Customizing and training a DeText model

The following example (from run_detext.sh) shows how you could train a DeText CNN model for a search ranking task.

The train/dev/test datasets are prepared in the format mentioned in the previous section. More specifically, the following fields are used:

  • query
  • wide_ftrs
  • wide_ftrs_sp_idx
  • wide_ftrs_sp_val
  • doc_titles
  • label

The DeText model will extract deep features using the CNN module from both query and doc_titles. After the text representation, cosine similarity interaction feature between the two fields is computed. The interaction score is then concatenated with the wide_ftrs.

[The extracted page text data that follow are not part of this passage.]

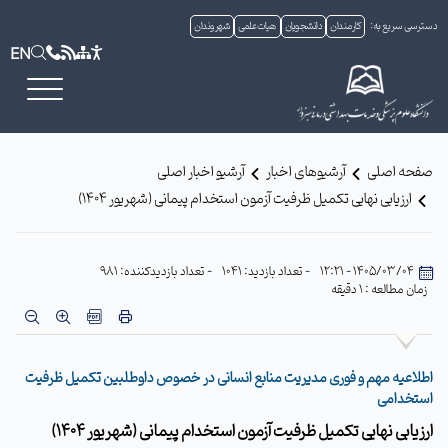
دسترسی سریع به:
کارمندان
دانشجویان
هیات علمی
شهروندان
EN
صفحه اصلی
آرشیوهای اخبار
آرشیو اخبار اصلی
ارزیابی نهایی تکمیل ظرفیت آزمون استخدام پیمانی (شهریور ۱۴۰۴)
1405/03/04 - 12:21
- تعداد بازدید: 1041
- تعداد بازدیدکننده: 981
زمان مطالعه : 1 دقیقه
اطلاعیه مهم و فوری مدیریت منابع انسانی در خصوص داوطلبین تکمیل ظرفیت
استخدامی
ارزیابی نهایی تکمیل ظرفیت آزمون استخدام پیمانی (شهریور ۱۴۰۴)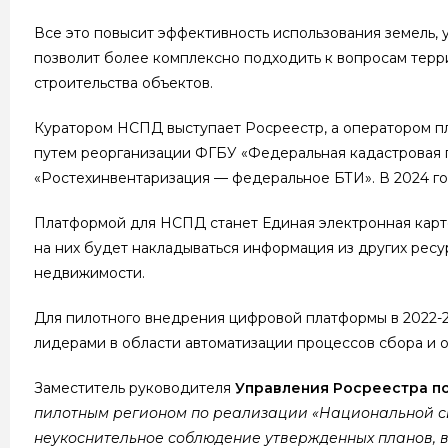
Все это повысит эффективность использования земель,
позволит более комплексно подходить к вопросам терр
строительства объектов.
Куратором НСПД выступает Росреестр, а оператором пл
путем реорганизации ФГБУ «Федеральная кадастровая п
«Ростехинвентаризация — федеральное БТИ». В 2024 го
Платформой для НСПД станет Единая электронная карт
на них будет накладываться информация из других ресу
недвижимости.
Для пилотного внедрения цифровой платформы в 2022-
лидерами в области автоматизации процессов сбора и 
Заместитель руководителя
Управления Росреестра п
пилотным регионом по реализации «Национальной си
неукоснительное соблюдение утвержденных планов,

A dense hidden layer is added before computing the final LTR score.

The following script is used for running the DeText training.

python run_detext.py \
--ftr_ext=cnn \ # deep module is CNN
--feature_names=query,label,wide_ftrs,doc_title \   # list all the feature names in the data
--learning_rate=0.001 \
--ltr=softmax \ # type of ltr loss
--max_len=32 \  # sentence max length
--min_len=3 \   # sentence min length
--num_fields=1 \    # the number of document fields (starting with 'doc_') used
--filter_window_sizes=2,3 \   # CNN filter sizes. Could be a list of different sizes.
--num_filters=50 \  # number of filters in CNN
--num_hidden=100 \  # size of hidden layer after the interaction layer
--num_train_steps=10 \
--num_units=32 \    # word embedding size
--num_wide=10 \     # number of wide features per document
--optimizer=bert_adam \
--pmetric=ndcg@10 \     primary metric. This is used for evaluation during training. Best models are kept according to this metric.
--random_seed=11 \
--steps_per_stats=1 \
--steps_per_eval=2 \
--test_batch_size=2 \
--train_batch_size=2 \
--use_wide=True \   # whether to use wide_ftrs
--use_deep=True \   # whether to use the text features
--dev_file=hc_examples.tfrecord \
--test_file=hc_examples.tfrecord \
--train_file=hc_examples.tfrecord \
--vocab_file=vocab.txt \
--out_dir=detext-output/hc_cnn_f50_u32_h100 \

The primary parameters are included with comments. Please also find the complete list of training parameters in the next section.

List of all DeText parameters

A complete list of training parameters that DeText provides is given in args.py. Attributes of the Arg class are accepted arguments. Trailing comments following the attributes are the instructions for using the argument. E.g.,

@dataclass
class DatasetArg(Arg):
    """Dataset related arguments"""
    distribution_strategy: str = ''  # Distributed training strategy. Reference: tf official models: official/common/distribute_utils.py#L102
    ...

means that there's an argument named "distribution_strategy" accepting string format value. This argument stands for distributed training strategy and users can reference tf official models code to find more instructions (as stated in the comment).

Supported configurations span across dataset (DatasetArg), feature (FeatureArg), neural network (NetworkArg) and optimization (OptimizationArg). Users can check the argument class to customize model training and the model architecture.